Apples Never Fall is Liane Moriarty back to form. When Joy Delaney, the matriarch of a famous tennis family, goes missing, her husband Stan is the prime suspect. But what about that strange young woman who insinuated herself into the family home? Where is she now? Her four adult children, frightened and worried, find themselves in the middle of an investigation, and dreading what they might discover about their parent’s marriage. Moriarty has superb command of her material – families, variously dysfunctional; marriages and relationships; secrets and lies. The book has ‘can’t stop reading’ pacing, twisty plot plus the bonus of intelligent and thought-provoking insight. It’s also (darkly) quite funny.
I went to the bookshop expecting to buy Rebecca Solnit’s new book, Orwell’s Roses. Out of stock. So I bought Mexican Gothic instead. Because of the great cover.
Not exactly the ‘like for like’ substitution but after my last outing into current horror, I guess I was primed for more. It was absolutely what I was looking for.
Deliriously creepy, begins with the classic Rebecca/Jane Eyre ‘young woman in a house of secrets’.

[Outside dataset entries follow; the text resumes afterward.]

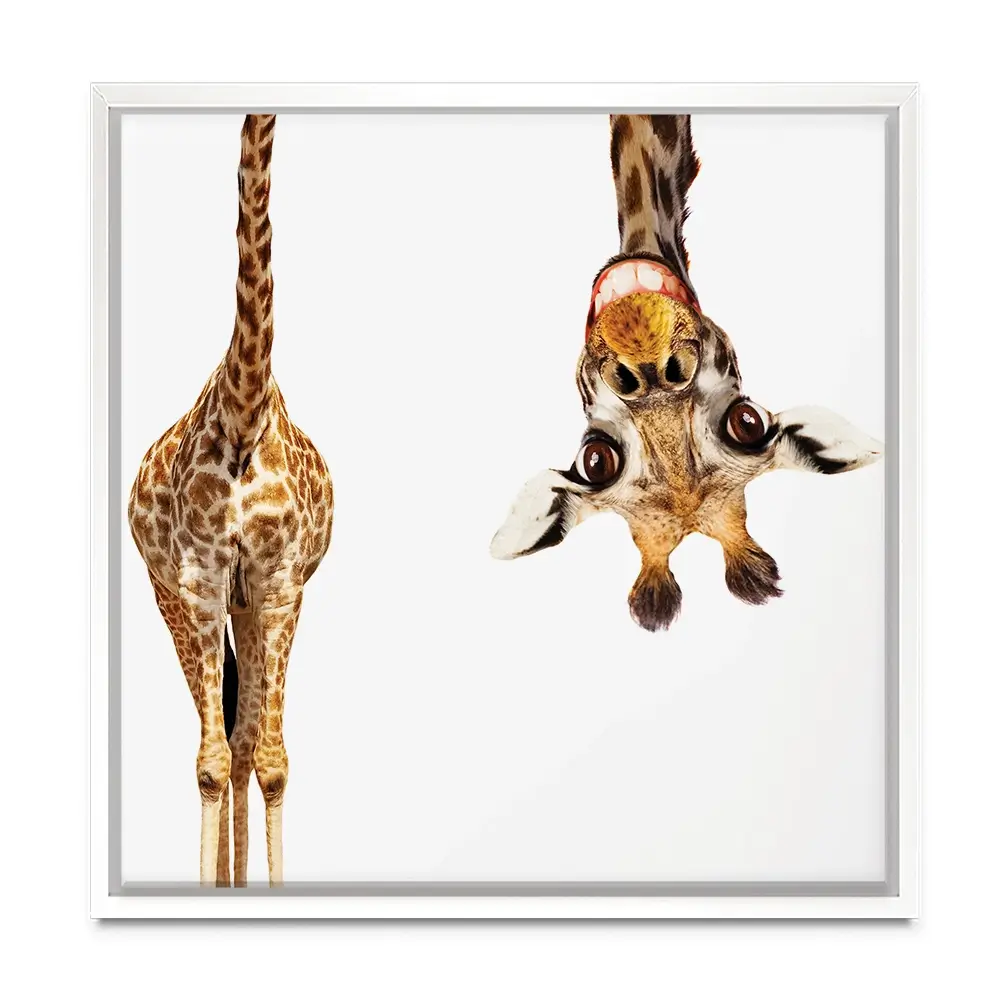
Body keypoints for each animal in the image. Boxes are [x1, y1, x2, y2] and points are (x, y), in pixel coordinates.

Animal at [128, 114, 334, 886]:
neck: (244, 413)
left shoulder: (278, 585)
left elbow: (268, 761)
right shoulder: (198, 582)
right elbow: (210, 763)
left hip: (249, 607)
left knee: (245, 742)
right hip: (173, 599)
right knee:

Mexican socialite Noemi is called to visit her sick cousin, Catalina, who’s married into a secretive family whose decaying mansion, High Place, is set above the defunct silver mine that made their fortune. The family is unwelcoming; Catalina’s husband is tall, dark, handsome and rude; his mother limits Noemi’s access to Catalina; and Catalina herself seems changed. The only sympathetic member of the High Place family is pale, delicate brother-in-law Francis. Family secrets, a deranged patriarch, forbidding family retainers, fog, cemeteries, wallpaper that moves, nightmares, fungus… The climactic chapters got more and more bonkers until the whole thing shifted into truly bizarre HP Lovecraft territory with the added twist of Mexican colonial history, and indigenous religion and folklore.
Loved it. Can’t wait to read more.
My third book was Anne Patchett’s new book of essays, These Precious Days. They’re engaging, intelligent, easy to read, like listening in to the inner conversation of a dear friend.
It’s a quiet book. There is nothing too difficult or challenging about these pieces. And I kept noticing the cushioning effect of Patchett’s success, fame and wealth, her happy marriage to a lovely, eminent doctor (who, by the way, flies planes as a hobby). Fortunate circumstances. Then there’s her whiteness and middle-class-ness and (do I have to use the word? Yes, I do…) ‘privilege’. Shall we say, these essays are not gritty. At times I found myself wishing I’d been able to get hold of the Rebecca Solnit after all.
But you know what? What’s my life if not privileged? (Not wealthy, though. Dammit.)
Easy to read can be good. Can be absolutely fine. In this case, it meant easy to love. These Precious Days, the longest essay, is about Patchett’s experience of taking a relative stranger, Sooki (who just happens to be Tom Hank’s personal assistant) into her home while she is undergoing an experimental cancer treatment. A beautiful, moving and illuminating exploration. This isn’t sharp or forensic writing (Helen Garner’s The Spare Room; compare and contrast); it’s suffused with warmth and emotion, and I was left thinking more deeply about friendship, suffering, love, death… You know, the big stuff. I’m sure this collection will be deservedly, widely popular.